Let’s examine the physical evidence and make some conjectures.
In order to determine the earliest theoretical timeframe, we need to know what the necessary precursors of a technological singularity are. Since the Earth and the emergence of our own civilization is the only example we have, we’ll assume that life and therefore technological civilization requires a planet as a necessary prerequisite for a technological singularity.

So when were the first planets formed? Since planets require heavy elements, the earliest possible time would be after a supernova explosion of a first-generation star. Since these first generation stars were composed entirely of hydrogen and helium, the heavier elements necessary for planetary formation were not available yet. However, thanks to nucleosynthesis in the core of these stars, these necessary heavier elements were created at a furious pace. These first generation stars first appeared 160 million years after the Big Bang. The most short-lived of these were the blue giants. After the first of these blue stars exploded, all of the material necessary for planetary formation was available to give birth to second generation stars with planetary bodies.
According to this story at the New York Times, the Hubble Space Telescope found tantalizing evidence that planets first appeared much earlier in cosmic history, around 1 billion years after the big bang, and therefore may be more abundant than previously suspected. Since we know both the earth and sun are each 4.5 billion years old, the earliest possible earth like planets could have appeared as early as 12.7 or 13.7 billion years ago, depending on who you ask. According to this article, the universe may be 1 billion years older than previously thought, moving the age of the universe from 13.7 to 14.7 billion years old.

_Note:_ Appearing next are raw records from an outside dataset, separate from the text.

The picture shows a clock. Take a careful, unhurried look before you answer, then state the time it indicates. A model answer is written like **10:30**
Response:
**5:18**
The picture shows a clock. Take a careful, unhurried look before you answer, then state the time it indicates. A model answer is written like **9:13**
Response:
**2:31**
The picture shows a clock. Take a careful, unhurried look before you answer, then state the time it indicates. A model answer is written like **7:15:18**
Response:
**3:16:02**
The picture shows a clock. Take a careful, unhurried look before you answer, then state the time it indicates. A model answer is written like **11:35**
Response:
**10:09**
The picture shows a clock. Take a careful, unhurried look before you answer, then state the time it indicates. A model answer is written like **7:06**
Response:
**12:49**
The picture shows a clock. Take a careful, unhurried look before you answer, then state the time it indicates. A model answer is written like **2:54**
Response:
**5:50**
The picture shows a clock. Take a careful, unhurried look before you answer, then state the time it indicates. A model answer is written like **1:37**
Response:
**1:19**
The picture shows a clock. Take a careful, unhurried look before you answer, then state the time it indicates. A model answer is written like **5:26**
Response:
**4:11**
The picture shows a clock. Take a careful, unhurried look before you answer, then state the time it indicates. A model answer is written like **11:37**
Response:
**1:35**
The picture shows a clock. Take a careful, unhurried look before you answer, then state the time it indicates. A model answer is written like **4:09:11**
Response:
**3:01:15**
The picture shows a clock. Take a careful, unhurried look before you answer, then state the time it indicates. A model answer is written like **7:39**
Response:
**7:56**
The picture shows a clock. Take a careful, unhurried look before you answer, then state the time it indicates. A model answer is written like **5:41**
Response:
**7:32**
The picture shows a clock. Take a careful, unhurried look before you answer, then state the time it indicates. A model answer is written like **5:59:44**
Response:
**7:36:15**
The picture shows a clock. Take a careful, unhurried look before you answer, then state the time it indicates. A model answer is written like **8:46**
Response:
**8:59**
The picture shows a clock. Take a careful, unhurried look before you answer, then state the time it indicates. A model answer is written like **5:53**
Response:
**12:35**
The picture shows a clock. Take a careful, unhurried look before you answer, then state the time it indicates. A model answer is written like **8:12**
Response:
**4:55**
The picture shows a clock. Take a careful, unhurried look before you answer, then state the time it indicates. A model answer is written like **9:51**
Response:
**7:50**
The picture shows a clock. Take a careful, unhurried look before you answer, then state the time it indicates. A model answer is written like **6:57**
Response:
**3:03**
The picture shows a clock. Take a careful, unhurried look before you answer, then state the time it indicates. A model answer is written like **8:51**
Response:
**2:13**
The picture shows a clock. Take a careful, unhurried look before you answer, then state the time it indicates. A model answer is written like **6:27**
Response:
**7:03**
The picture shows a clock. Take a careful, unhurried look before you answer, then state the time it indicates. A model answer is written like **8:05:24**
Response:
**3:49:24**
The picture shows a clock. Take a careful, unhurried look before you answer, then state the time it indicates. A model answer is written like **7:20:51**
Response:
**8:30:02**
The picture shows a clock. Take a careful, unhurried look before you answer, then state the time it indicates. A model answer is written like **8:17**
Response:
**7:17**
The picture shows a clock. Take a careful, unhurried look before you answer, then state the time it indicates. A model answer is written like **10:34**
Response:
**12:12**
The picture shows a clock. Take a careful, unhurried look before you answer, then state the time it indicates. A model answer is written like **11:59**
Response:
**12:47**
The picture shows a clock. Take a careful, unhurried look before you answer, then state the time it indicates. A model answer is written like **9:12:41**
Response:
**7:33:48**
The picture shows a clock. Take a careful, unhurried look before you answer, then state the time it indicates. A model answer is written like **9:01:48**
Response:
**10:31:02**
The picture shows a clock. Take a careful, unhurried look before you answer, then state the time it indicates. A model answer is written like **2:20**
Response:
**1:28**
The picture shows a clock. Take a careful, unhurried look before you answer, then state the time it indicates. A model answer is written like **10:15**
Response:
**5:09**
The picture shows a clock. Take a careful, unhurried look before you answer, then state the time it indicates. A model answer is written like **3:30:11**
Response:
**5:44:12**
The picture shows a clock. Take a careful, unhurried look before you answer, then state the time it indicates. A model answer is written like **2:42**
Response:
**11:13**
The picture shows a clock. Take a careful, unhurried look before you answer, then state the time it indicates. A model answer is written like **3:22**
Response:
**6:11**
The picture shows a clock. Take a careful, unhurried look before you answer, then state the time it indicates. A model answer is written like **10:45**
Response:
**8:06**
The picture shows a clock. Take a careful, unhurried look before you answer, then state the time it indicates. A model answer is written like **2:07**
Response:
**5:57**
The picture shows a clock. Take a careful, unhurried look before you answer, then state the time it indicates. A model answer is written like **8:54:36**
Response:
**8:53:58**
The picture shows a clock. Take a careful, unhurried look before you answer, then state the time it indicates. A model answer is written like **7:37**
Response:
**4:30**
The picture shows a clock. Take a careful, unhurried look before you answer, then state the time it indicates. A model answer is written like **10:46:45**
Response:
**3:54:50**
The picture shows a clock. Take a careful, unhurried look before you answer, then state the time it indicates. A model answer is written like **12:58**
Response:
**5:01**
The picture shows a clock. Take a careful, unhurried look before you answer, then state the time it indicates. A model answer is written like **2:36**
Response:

So from here we need to examine Earth’s history to determine the next part of our equation. This is where a bit of guesswork is required.

There is observational evidence that archaebacteria, the first type of life, were around as early as 3.97 billion years ago. Then for the next 2.2 billion years, life on earth consisted of nothing more than anaerobic bacteria and archaeans. Then about 1.8 billion years ago eukaryotic cells appeared as fossils too. With the beginning of the Middle Proterozoic 1.8 billion years ago, comes the first evidence of oxygen build-up in the atmosphere. This global catastrophe spelled doom for many bacterial groups, but made possible the explosion of eukaryotic forms. These include multicellular algae, and toward the end of the Proterozoic, the first animals.
With the Cambrian Explosion soon after, all the major phyla of life we know today emerged. Between the Cambrian explosion 543 million years ago and today there have been 5 great extinctions, the last of which was 65 million years ago, when 90% of life, including all the Dinosaurs, were wiped out by a comet. From the lowly 10% that was left emerged almost all the complex life we see today.
The real question now is could this 3.97 billion year history of life have happened at an accelerated rate? We know the first 2.2 billion years of life consisted of nothing more than simple anaerobic bacteria and archae, and the next 1.2 billion years single-celled eukaryotic oxygen-breathing bacteria. So for the first 3.4 billion years the degree of evolutionary change was almost non-existent. There is no reason to suspect the emergence of eukaryotic cells couldn’t have happened sooner, perhaps as earlier as a few million years after the first bacteria. The mechanisms underlying these punctuated periods of evolution are still largely unknown, so it’s mostly conjecture. But lets take a crack at it anyway.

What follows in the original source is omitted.